Organizing Love in Church, by Tim Adeney and Stuart Heath, Groundwork, 2015.

It’s rare in publishing for a book to not have a subtitle. The convention is often to have a slightly elusive title, followed by a more descriptive sentence, as in The Gardening Gamble: How to Decrease Your Water Usage and Increase your Kale Harvest at the Same Time. Occasionally, a book will emerge where the title alone communicates the central thesis. Richard Dawkins’s The God Delusion would be an example.

The title of Tim Adeney and Stuart Heath’s new book, Organizing Love in Church, is another. It is a perfect title, and neatly descriptive of the book’s purpose, agenda and genius. Organizing Love in Church is about, well, organising love in church. That is, it takes the incontrovertible truth that love is at the centre of the Christian life, and then asks the profoundly practical question: “Do we organise our church life in a way that helps or hinders the cause of love?”OLIC_cover

The book is presented in three simple and well laid-out chapters. One of the great features of this book in general is clear, concise writing style and logical, well-sign-posted and persuasive arrangement of the material.

Chapter 1 gives a theologically rich, analytically sharp, and practically grounded account of how local Christian communities can and do operate in love. It navigates well the tension in this kind of literature between the idealised Christian community on the one hand, and the shrug-your-shoulders, “church isn’t perfect so why bother” attitude on the other.

What this book offers instead is a vision of local Christian community that is “good enough”. The book’s genius is that it somehow manages to make “good enough” something exciting, motivating and achievable.

Chapter 2 explores the structures of a local Christian community as an instance of “social architecture”. As you don’t “just build” a physical building, so too with churches we need to plan and architect our social structures (programmes, groups and events) for love.

Some of the questions in this chapter are searching and occasionally uncomfortable. It critiques for example the ability of a regular Sunday gathering alone to deliver anything like the sort of Christian community and mission-promoting networks that the New Testament envisages as the normal Christian life. Moreover, it critiques the traditional (at least, traditional since the late 1960s) response of small group, mid-week Bible studies to fill the gap. The authors argue that mid-week Bible studies often discourage inter-generational ministry, are the wrong size (both too small and too big in different ways), too event-driven (a thing you attend rather than a community to which you belong) and often have a short life-cycle, lasting often only a year before they are re-arranged.

Adeney and Heath say, “Again, this doesn’t mean that all Bible studies are a waste of time or that no one will love anyone else. Wherever there are people who’ve been transformed by God’s grace, there’ll be people who love each other. But these design-flaws in our small groups may explain why we keep thinking, ‘Bible studies should work,’ even while we reluctantly admit, ‘But this particular Bible study doesn’t work very well’.”

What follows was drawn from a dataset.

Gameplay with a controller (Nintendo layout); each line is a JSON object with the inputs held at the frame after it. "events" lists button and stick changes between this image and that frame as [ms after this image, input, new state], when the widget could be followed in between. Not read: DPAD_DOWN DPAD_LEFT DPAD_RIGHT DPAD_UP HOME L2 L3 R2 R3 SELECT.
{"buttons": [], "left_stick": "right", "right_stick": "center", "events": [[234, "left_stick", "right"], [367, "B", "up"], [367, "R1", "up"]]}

Chapter 3 follows with a series of concrete suggestions for how love might be better organised in a local church community. The strength of this chapter is its concreteness. Some books in this space leave their suggestions at the level of principle, and in doing so leave the readers scratching their heads as to what the principles would actually look like, in practice. Others become overly prescriptive how-to guides that end up flirting with a legalistic sense that if you’re not doing things my way, you’re doing things The Wrong Way.

Chapter 3 of Organizing Love in Church does neither. The concreteness of the picture given serves the imagination rather than burdens the conscience. For example, Adeney and Heath suggest forming communities within a local church of between 15-40, and provide practical examples of patterns of life together that will enable such groups to become relational networks rather than a series of events. Such groups would not replace larger Sunday gatherings, but would help to clarify what the larger Sunday gathering can and cannot be expected to achieve.

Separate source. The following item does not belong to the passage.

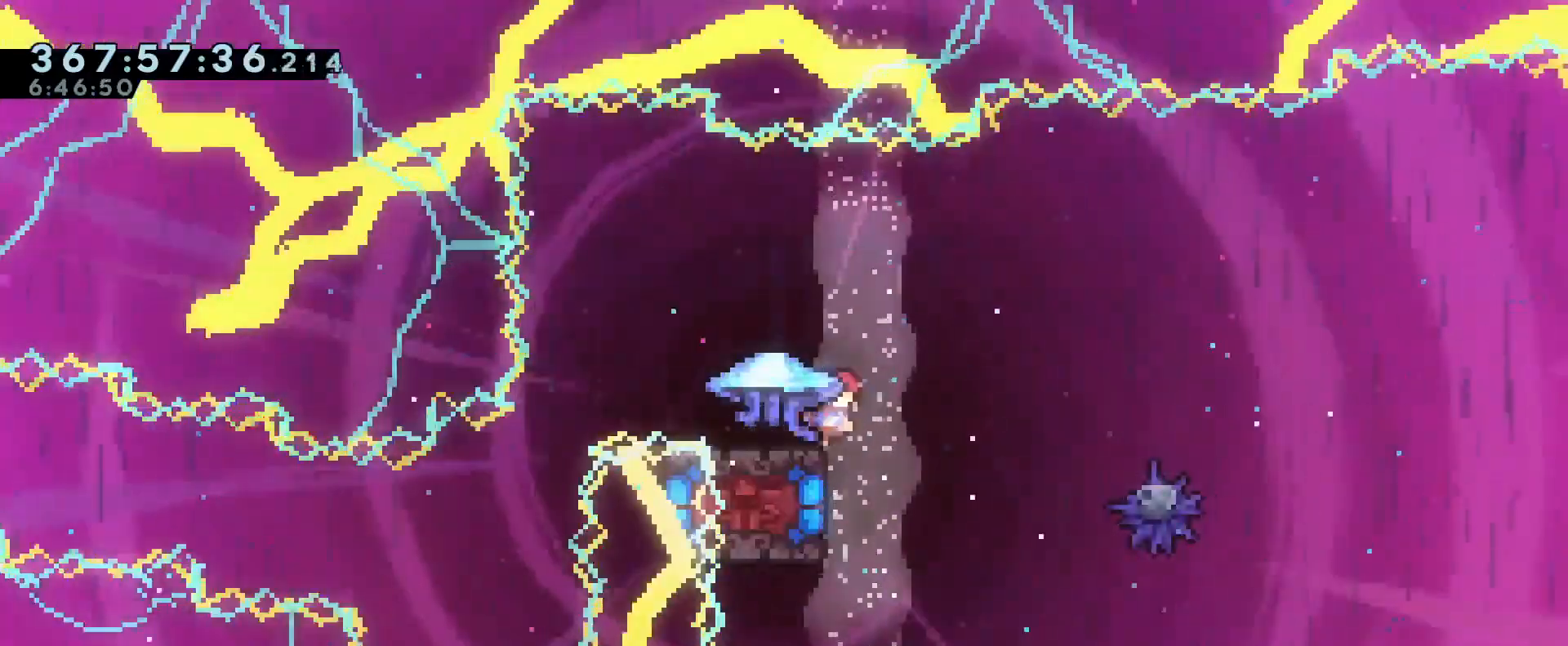
{"buttons": [], "left_stick": "left", "right_stick": "center", "events": [[100, "left_stick", "center"], [150, "left_stick", "left"], [200, "Y", "down"], [333, "Y", "up"]]}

There are plenty of things to love in this book:

The authors defined leadership as “creating conditions that encourage love to flourish” (chapter 2), and clarified the fact that we can love a lot of people a little bit and love a few people a lot (chapter 1); two things that are terrifically helpful conceptual tools.

And, if you are persuaded by the book’s thesis and you have leadership responsibilities in the local church, you’ll find plenty of cause for repentance here (I do and I have). But the book is never shrill, idealistic or disheartening. On the contrary, it will embolden you for what a local church could be and do. It will inspire you to pursue a “good enough” set of local church structures to aid and abet love for God, each other and the wider community.

This book is theologically sound and rich, whilst being eminently practical and grounded in the actual experience of church life and neighbourhood life in 21st century Australia.

Despite the tough soil in which we in Australia are planting our churches, I remain deliriously optimistic about what an imperfect but determined local church can achieve. I have no choice but to be optimistic. As far as I know, there is no Plan B.

It was said of 1960s New York band The Velvet Underground that not many people listened to them, but almost everyone who did started a band. My prayer for this book is not identical, but similar. Yes, I’d like lots of people to read it, but more importantly I’d like a few people to grapple with it deeply, work hard at building local Christian communities that reflect the book’s best insights, and in doing so help the rest of us with some concrete models to help us better organise our love in church.